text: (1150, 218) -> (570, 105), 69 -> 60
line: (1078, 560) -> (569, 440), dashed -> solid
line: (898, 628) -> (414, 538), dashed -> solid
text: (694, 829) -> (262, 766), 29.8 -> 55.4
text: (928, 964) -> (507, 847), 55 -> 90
^^^^
● **What is needed**
Could you return all of the entries exactly as they stand?

● **Written answer**
text: (1150, 218) -> (570, 105), 69 -> 60
line: (1078, 560) -> (569, 440), dashed -> solid
line: (898, 628) -> (414, 538), dashed -> solid
text: (694, 829) -> (262, 766), 29.8 -> 55.4
text: (928, 964) -> (507, 847), 55 -> 90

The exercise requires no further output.